> _PROBLEM DESCRIPTION_
Leave out all pictures. Extract exactly the lines from the one containing "διεθνώς επιτρεπτά όρια και" through the end of the data.

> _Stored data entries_
====

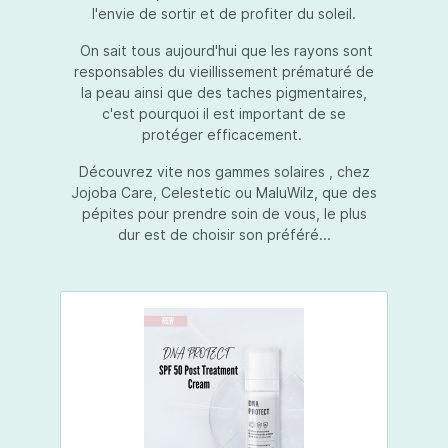
l'envie de sortir et de profiter du soleil.
On sait tous aujourd'hui que les rayons sont
responsables du vieillissement prématuré de
la peau ainsi que des taches pigmentaires,
c'est pourquoi il est important de se
protéger efficacement.
Découvrez vite nos gammes solaires , chez
Jojoba Care, Celestetic ou MaluWilz, que des
pépites pour prendre soin de vous, le plus
dur est de choisir son préféré...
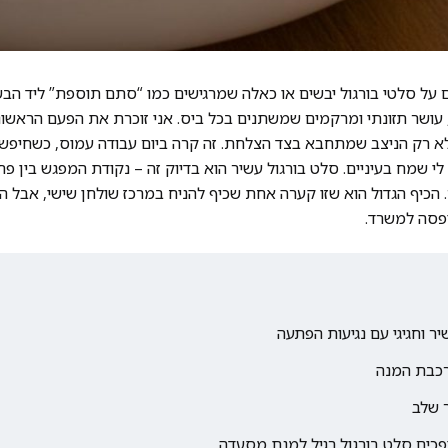
ל סלטי בורגול יבשים או כאלה שמרגישים כמו “סתם תוספת” ליד הבשר
 עושר תזונתי ומרקמים שמשתנים בכל ביס. אני זוכרת את הפעם הראשו
לא רק הניצב שמתחבא בצד הצלחת. זה קרה ביום עבודה עמוס, כשחיפשת
לי שמח בעיניים. סלט בורגול עשיר הוא בדיוק זה – נקודת המפגש בין פ
. הכיף הגדול הוא שזו קערה אחת שכיף להניח במרכז שולחן שישי, אבל ה
פסה למשרד.
ר וחגיגי עם נגיעות הפתעה
רכבת המנה
 שלב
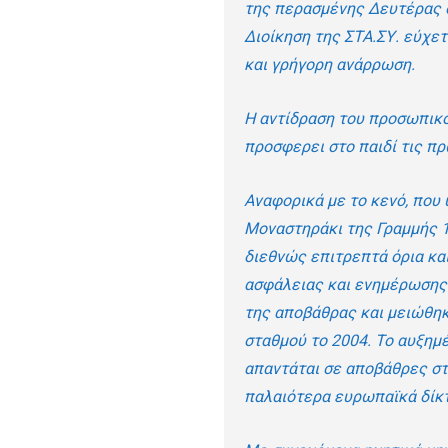
της περασμένης Δευτέρας σ
Διοίκηση της ΣΤΑ.ΣΥ. εύχετ
και γρήγορη ανάρρωση.
Η αντίδραση του προσωπικο
προσφερει στο παιδί τις πρ
Αναφορικά με το κενό, που
Μοναστηράκι της Γραμμής 1,
διεθνώς επιτρεπτά όρια και
ασφάλειας και ενημέρωσης
της αποβάθρας και μειώθηκ
σταθμού το 2004. Το αυξημ
απαντάται σε αποβάθρες σ
παλαιότερα ευρωπαϊκά δίκτ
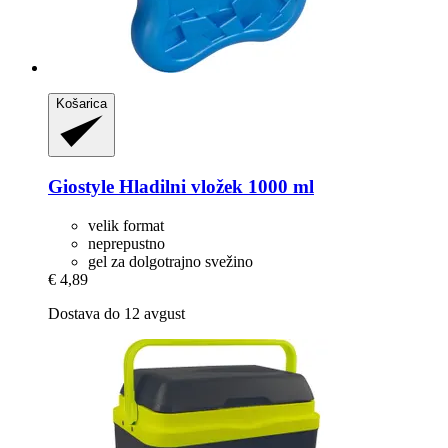
Košarica
Giostyle
Hladilni vložek 1000 ml
velik format
neprepustno
gel za dolgotrajno svežino
€ 4,89
Dostava do 12 avgust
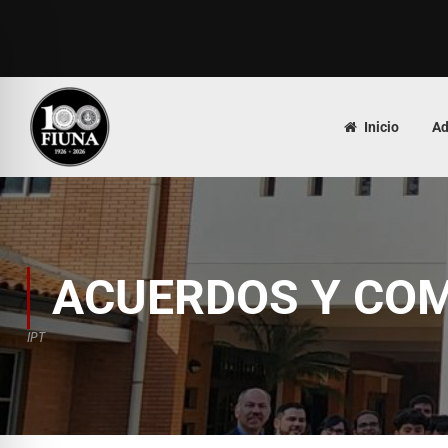
Inicio
Ad
ACUERDOS Y CO
IPT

====

> _ANSWER SPACE_
διεθνώς επιτρεπτά όρια και
ασφάλειας και ενημέρωσης
της αποβάθρας και μειώθηκ
σταθμού το 2004. Το αυξημ
απαντάται σε αποβάθρες σ
παλαιότερα ευρωπαϊκά δίκτ
Košarica
Giostyle
Hladilni vložek 1000 ml
velik format
neprepustno
gel za dolgotrajno svežino
€ 4,89
Dostava do 12 avgust
Inicio
Ad
ACUERDOS Y CO
IPT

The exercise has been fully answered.